** Opening Exercise inputs block **

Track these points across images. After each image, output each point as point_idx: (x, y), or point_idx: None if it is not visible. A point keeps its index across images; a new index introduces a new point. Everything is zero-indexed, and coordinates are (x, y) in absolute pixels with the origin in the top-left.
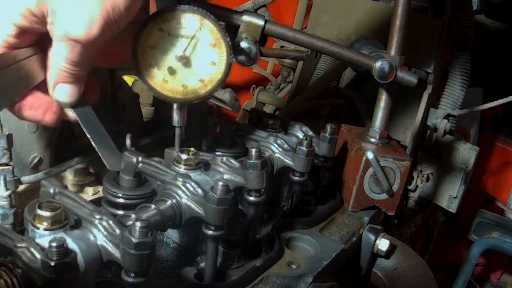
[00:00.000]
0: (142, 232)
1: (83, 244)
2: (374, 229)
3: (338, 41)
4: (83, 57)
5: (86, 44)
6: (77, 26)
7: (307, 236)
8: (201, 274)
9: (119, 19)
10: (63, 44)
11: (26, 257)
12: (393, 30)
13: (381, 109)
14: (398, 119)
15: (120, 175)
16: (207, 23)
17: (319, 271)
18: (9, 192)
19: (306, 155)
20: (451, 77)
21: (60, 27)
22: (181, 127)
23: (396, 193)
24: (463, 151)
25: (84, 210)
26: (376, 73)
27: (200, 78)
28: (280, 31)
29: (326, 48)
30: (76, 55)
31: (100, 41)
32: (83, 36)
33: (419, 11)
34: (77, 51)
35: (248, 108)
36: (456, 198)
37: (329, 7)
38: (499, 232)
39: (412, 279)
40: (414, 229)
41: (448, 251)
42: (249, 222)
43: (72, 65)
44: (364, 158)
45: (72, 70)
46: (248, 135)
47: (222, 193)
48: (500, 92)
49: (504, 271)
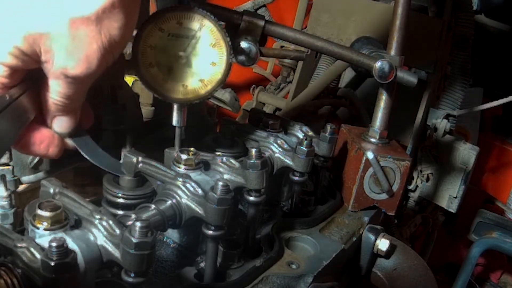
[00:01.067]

** Closing Exercise inputs block **

Action item:
Only the lines above from the one with "[00:00.000]" through the one with "32: (83, 36)" should be duplicated, character for character.

Answer space:
[00:00.000]
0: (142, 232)
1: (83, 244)
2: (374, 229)
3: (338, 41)
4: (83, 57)
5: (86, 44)
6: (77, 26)
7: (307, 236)
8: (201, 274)
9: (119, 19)
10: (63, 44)
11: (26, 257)
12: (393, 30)
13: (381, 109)
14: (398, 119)
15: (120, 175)
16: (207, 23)
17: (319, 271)
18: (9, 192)
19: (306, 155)
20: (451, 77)
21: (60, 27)
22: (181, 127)
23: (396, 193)
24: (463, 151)
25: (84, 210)
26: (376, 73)
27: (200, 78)
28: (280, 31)
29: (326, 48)
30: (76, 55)
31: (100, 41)
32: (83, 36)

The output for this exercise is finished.